• _What needs to be done_
Beginning with the line below that contains "- 示例代码：[code](/camera/code/)" and ending with the line that contains "项目文档较为丰富，内容详实；", copy every line exactly. Copy nothing else.

....

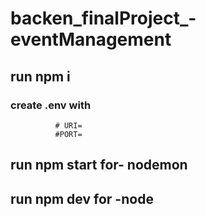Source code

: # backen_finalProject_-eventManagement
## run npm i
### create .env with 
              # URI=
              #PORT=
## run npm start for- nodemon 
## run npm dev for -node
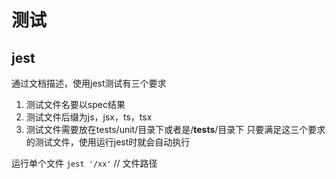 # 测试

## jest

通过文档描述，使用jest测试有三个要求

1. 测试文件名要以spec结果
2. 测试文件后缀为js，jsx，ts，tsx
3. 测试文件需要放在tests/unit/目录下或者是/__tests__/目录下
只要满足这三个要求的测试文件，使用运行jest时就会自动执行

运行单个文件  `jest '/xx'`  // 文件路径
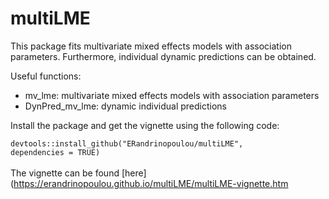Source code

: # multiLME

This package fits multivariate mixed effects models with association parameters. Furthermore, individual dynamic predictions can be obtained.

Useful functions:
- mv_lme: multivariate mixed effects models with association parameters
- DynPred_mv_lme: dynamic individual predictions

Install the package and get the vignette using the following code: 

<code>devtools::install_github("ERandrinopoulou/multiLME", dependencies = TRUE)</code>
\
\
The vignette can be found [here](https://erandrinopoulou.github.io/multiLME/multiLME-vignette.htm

....

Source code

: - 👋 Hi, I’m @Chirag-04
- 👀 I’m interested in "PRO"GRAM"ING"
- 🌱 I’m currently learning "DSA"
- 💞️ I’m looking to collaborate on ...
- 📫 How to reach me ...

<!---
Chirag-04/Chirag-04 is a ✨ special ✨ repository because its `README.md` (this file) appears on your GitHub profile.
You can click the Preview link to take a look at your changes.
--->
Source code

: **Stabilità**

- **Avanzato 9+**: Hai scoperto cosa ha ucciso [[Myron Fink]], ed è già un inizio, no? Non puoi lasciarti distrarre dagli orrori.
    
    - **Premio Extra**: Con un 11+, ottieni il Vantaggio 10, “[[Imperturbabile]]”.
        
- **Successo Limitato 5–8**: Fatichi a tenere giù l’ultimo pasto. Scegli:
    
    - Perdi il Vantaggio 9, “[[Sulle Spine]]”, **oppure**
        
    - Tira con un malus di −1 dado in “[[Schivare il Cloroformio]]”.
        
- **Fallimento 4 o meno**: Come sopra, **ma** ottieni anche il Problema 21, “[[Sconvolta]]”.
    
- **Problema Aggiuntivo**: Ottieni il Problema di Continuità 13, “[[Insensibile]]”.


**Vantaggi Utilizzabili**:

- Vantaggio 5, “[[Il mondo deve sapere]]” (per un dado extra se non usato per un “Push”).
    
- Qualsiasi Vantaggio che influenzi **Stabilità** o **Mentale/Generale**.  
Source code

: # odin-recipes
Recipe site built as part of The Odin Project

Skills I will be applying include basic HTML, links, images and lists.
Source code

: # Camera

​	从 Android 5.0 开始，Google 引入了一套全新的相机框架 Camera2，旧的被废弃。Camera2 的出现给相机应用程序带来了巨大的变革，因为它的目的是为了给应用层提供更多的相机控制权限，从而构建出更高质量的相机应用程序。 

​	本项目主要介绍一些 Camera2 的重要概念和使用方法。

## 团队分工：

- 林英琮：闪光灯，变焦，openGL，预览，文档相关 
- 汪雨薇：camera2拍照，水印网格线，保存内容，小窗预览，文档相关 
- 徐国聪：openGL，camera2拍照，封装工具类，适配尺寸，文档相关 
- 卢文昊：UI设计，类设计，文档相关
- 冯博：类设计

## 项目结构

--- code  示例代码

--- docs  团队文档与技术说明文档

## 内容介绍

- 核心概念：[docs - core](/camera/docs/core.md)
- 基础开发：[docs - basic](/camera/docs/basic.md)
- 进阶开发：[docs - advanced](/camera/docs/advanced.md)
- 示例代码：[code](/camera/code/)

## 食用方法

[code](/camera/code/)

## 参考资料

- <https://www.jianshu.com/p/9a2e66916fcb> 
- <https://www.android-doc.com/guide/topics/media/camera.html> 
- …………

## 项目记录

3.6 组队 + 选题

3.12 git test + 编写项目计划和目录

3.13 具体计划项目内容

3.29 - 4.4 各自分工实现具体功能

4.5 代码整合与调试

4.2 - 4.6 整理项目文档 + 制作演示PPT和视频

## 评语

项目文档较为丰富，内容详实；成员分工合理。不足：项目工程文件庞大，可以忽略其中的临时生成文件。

....

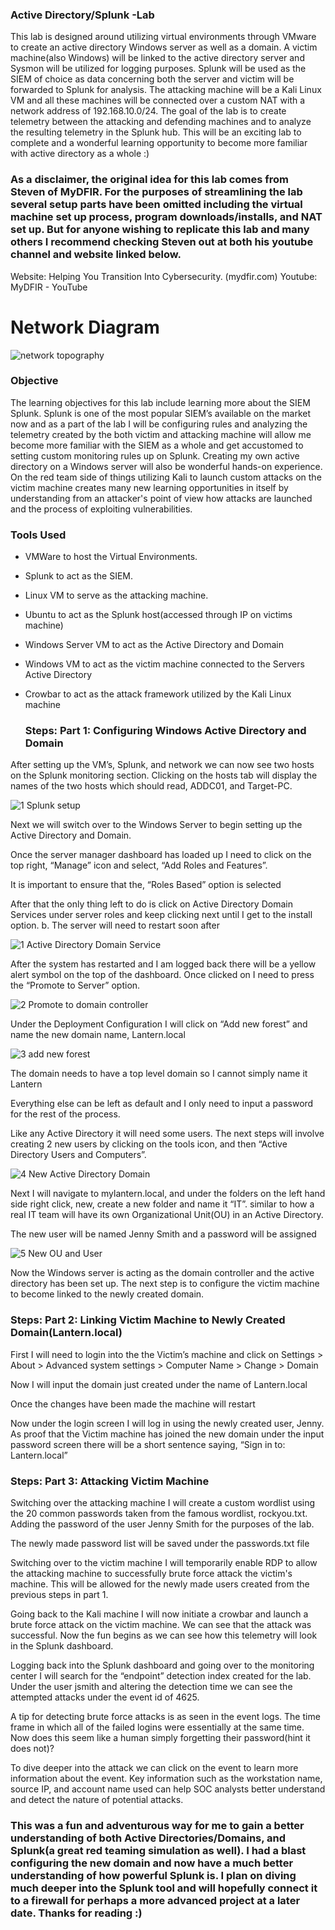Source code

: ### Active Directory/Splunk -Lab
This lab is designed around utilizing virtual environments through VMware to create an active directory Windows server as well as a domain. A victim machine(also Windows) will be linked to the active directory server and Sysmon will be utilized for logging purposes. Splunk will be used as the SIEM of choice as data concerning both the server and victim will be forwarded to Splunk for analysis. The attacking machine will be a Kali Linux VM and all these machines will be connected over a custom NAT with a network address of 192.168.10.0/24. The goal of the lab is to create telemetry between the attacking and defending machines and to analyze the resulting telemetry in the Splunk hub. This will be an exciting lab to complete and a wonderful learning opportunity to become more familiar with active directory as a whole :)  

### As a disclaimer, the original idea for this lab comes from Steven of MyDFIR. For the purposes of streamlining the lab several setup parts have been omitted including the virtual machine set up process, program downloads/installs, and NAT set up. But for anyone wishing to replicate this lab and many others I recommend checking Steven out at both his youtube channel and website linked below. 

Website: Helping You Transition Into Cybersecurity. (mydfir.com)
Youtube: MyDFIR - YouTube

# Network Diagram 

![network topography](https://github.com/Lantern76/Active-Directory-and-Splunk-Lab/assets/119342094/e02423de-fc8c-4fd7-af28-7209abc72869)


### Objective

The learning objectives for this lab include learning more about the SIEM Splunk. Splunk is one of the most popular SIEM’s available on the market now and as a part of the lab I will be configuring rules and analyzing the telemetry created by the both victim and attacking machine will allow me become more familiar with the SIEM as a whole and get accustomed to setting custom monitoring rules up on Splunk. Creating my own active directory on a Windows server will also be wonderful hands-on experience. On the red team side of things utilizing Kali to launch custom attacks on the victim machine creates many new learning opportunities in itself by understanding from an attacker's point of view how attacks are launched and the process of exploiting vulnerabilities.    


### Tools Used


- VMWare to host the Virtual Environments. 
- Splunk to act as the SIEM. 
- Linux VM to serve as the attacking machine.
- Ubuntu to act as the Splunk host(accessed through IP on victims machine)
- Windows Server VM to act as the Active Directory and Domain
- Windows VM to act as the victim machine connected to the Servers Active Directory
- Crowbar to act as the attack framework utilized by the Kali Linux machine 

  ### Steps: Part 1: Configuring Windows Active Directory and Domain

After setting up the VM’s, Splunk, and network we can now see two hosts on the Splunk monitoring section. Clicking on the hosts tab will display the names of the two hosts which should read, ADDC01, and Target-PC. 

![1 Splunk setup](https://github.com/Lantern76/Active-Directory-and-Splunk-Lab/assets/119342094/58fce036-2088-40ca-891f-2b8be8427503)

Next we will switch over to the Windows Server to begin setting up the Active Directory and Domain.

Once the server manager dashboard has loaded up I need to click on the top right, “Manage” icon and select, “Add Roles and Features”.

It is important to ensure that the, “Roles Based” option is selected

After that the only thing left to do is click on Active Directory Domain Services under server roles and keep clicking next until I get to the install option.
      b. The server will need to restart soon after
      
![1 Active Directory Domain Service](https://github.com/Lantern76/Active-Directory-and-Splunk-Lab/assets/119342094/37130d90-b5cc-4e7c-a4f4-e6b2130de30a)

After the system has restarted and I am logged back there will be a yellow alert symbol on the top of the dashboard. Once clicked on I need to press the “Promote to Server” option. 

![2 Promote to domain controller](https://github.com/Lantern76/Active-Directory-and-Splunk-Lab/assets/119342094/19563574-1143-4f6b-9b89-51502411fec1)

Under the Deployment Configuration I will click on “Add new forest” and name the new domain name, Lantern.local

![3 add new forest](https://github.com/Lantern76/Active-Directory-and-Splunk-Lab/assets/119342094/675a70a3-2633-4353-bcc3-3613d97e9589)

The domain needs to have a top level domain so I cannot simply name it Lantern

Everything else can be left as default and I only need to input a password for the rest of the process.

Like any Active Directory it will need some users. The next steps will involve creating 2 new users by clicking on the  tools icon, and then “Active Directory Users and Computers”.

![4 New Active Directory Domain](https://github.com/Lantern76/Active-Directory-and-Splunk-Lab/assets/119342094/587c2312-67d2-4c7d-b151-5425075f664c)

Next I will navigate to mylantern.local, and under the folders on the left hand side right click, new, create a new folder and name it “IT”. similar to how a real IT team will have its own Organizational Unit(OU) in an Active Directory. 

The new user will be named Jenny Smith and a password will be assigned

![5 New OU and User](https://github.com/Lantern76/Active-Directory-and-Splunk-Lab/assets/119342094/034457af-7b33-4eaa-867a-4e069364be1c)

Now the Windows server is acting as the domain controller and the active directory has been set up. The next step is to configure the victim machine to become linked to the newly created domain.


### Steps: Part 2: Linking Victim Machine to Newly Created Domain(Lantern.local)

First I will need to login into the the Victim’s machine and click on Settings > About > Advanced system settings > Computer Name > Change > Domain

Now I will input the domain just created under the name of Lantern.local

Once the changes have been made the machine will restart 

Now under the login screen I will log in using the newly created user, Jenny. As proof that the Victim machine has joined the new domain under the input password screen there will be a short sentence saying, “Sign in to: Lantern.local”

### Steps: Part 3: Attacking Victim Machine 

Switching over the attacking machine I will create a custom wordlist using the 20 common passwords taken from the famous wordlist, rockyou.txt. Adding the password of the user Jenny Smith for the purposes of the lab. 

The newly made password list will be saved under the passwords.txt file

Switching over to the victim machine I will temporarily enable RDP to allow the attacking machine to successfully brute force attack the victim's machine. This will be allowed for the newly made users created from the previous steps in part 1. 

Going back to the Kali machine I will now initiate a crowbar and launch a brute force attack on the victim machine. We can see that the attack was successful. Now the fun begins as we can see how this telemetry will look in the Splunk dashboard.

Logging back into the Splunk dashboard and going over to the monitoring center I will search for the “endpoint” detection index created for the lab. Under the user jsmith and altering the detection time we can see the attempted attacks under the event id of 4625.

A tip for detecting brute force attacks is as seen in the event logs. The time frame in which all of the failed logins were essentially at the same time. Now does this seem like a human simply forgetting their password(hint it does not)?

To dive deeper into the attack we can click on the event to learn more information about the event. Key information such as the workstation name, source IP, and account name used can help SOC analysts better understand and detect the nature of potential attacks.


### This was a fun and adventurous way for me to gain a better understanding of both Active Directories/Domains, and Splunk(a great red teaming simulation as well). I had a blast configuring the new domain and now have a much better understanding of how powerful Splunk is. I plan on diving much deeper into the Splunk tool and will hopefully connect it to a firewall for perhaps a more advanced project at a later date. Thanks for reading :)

....

• _Result for this exercise_
- 示例代码：[code](/camera/code/)

## 食用方法

[code](/camera/code/)

## 参考资料

- <https://www.jianshu.com/p/9a2e66916fcb> 
- <https://www.android-doc.com/guide/topics/media/camera.html> 
- …………

## 项目记录

3.6 组队 + 选题

3.12 git test + 编写项目计划和目录

3.13 具体计划项目内容

3.29 - 4.4 各自分工实现具体功能

4.5 代码整合与调试

4.2 - 4.6 整理项目文档 + 制作演示PPT和视频

## 评语

项目文档较为丰富，内容详实；成员分工合理。不足：项目工程文件庞大，可以忽略其中的临时生成文件。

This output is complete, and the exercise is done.